Israel steht nach der vorgezogenen Parlamentswahl vor einer schwierigen Regierungsbildung. Die bisher regierende rechts-nationale Koalition von Ministerpräsident Benjamin Netanjahu musste nach Hochrechnungen vom Mittwoch herbe Verluste einstecken.
Das Bündnis von Netanjahus Likud und der nationalistischen Partei Beitenu von Aussenminister Avigdor Lieberman bleibt jedoch mit 31 Sitzen stärkste Kraft in der 120 Mandate zählenden Knesset. Netanjahu leitete aus dem Wahlergebnis trotz des Verlustes von elf Mandaten den Auftrag zur Regierungsbildung ab.
„Die Hochrechnungen zeigen klar, dass die israelischen Bürger wollen, dass ich weiter als Ministerpräsident diene und eine möglichst breite Mehrheits(koalition) bilde“, schrieb der 63-Jährige auf seiner Facebook-Seite.
Das dürfte allerdings schwer werden, da es zwischen den Parteien des rechten Spektrums und den Mitte-Links-Parteien mit je 60 Sitzen ein Patt gibt. Zudem ist fraglich, ob Netanjahu bei einer breiten Koalition weiter auf die Unterstützung orthodox-religiöser Parteien bauen kann.
Politikneuling als Königsmacher
Überraschungssieger ist die neu gegründete Zentrumspartei „Es gibt eine Zukunft“. Sie stieg aus dem Stand mit 19 Sitzen zur zweitstärksten Kraft auf. Netanjahu bot ihrem Vorsitzenden Yair Lapid telefonisch die Zusammenarbeit an. „Wir haben die Gelegenheit, gemeinsam Grosses zu leisten“, gab Likud seine Botschaft wieder.
Lapid sprach sich für eine „so breit wie möglich“ aufgestellte Regierung aus, die aus moderaten Kräften aus dem linken und rechten Lager bestehen solle. Seine Partei hatte im Wahlkampf unter anderem mit einer Aufhebung der Ausnahme von der Wehrpflicht für orthodox-religiöse Studenten geworben.
Arbeitspartei bestreitet Likuds Anspruch
Die Vorsitzende der einst starken Arbeitspartei, Shelly Jachimowich, sprach Likud den Anspruch zur Regierungsbildung ab.

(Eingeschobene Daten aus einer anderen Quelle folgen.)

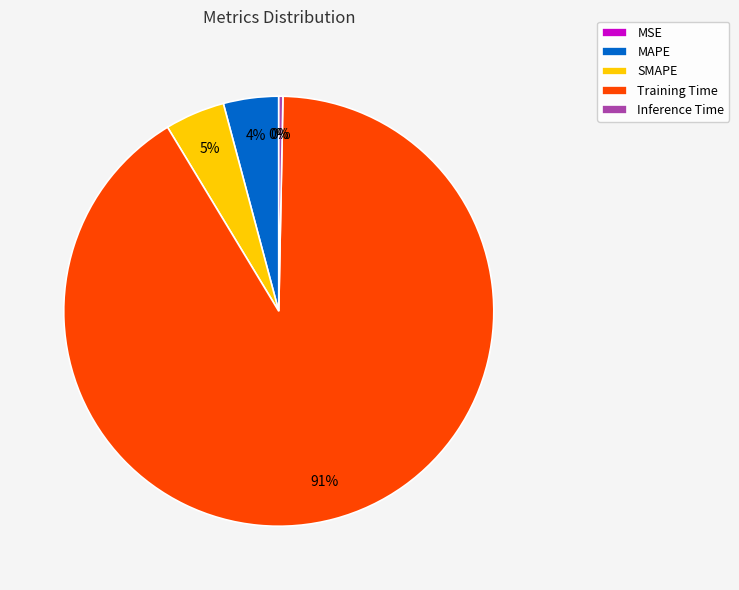

To the nearest percent, what is the average slice percentage?

20%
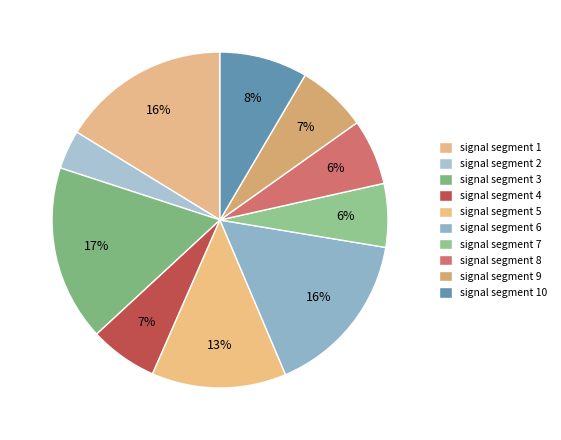

Is it true that signal segment 3 is 23% of the pie?

False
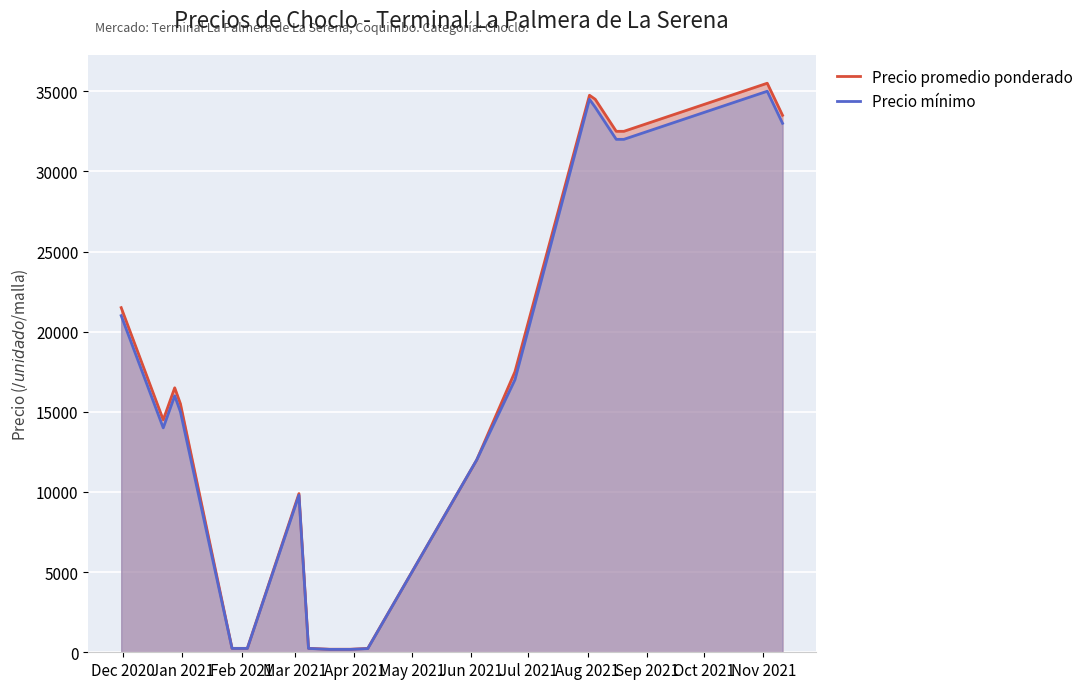

True or false: Precio minimo and Precio promedio ponderado intersect in this chart.

False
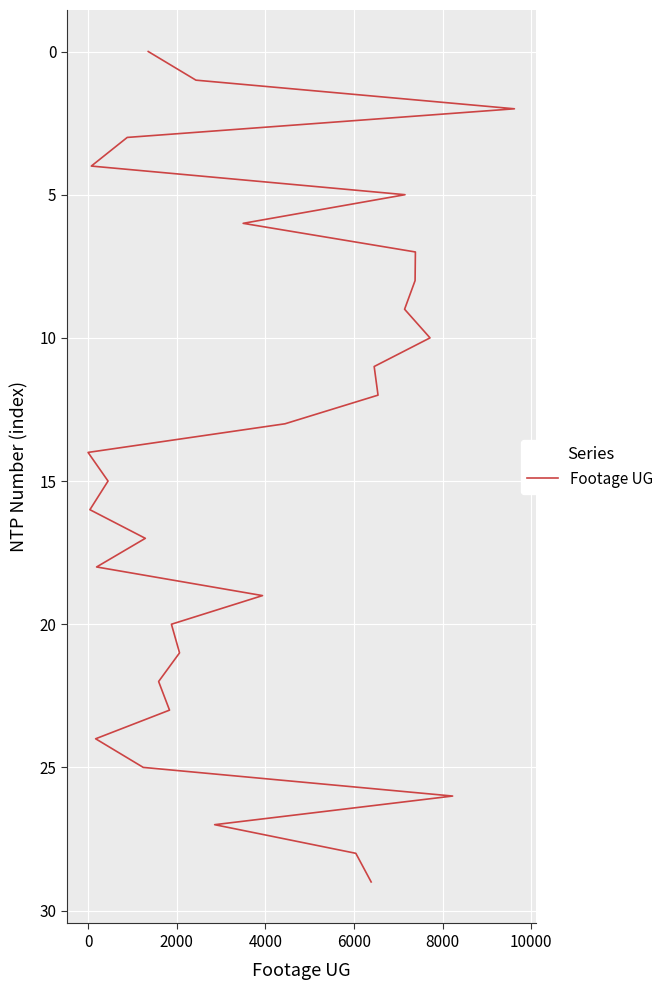

How many categories are shown in the chart?

30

Es gebe eine sehr gute Chance, dass Netanjahu keine Koalition zusammenbringt. Nach Auszählung von 99,8 Prozent der Stimmen lag die Arbeitspartei mit 15 Mandaten an dritter Stelle.
Viertstärkste Kraft wurde die national-religiöse Siedlerpartei „Jüdische Heimat“ des Software-Multimillionärs und früheren Elitesoldaten Naftali Bennett. Die bisher grösste Fraktion im Parlament, Kadima, schrumpfte von 28 auf 2 Sitze.
Netanjahus missglückter Poker
Netanjahu hatte die Neuwahlen in Erwartung eines sicheren Sieges vor drei Monaten angesetzt. Die Wahl war vorgezogen worden, weil sich die Koalition im Herbst nicht auf einen Sparhaushalt hatte einigen können.
Netanjahu hatte sich im Wahlkampf als einziger Garant der Sicherheit Israels angesichts der Umbrüche im Nahen Osten dargestellt. Er hat angekündigt, den Kampf gegen eine Atomwaffe in der Hand Irans zur Priorität in seiner neuen Amtszeit zu machen. Der Regierungschef sieht in iranischen Nuklearwaffen eine existenzielle Bedrohung seines Landes.
Kurswechsel in Siedlungspolitik?
Abzuwarten bleibt auch, ob Netanjahu – sollte er eine neue Regierung führen – bei der umstrittenen Linie in der Siedlungspolitik bleibt. Der Ausbau jüdischer Siedlungen im Westjordanland wird von der Opposition und westlichen Partnern scharf kritisiert.
Sie sehen in dem Siedlungsbau eines der Hindernisse für einen Frieden mit den Palästinensern. Mit neuen Regierungspartnern könnte Netanjahu hier zu einen Kurswechsel gezwungen sein.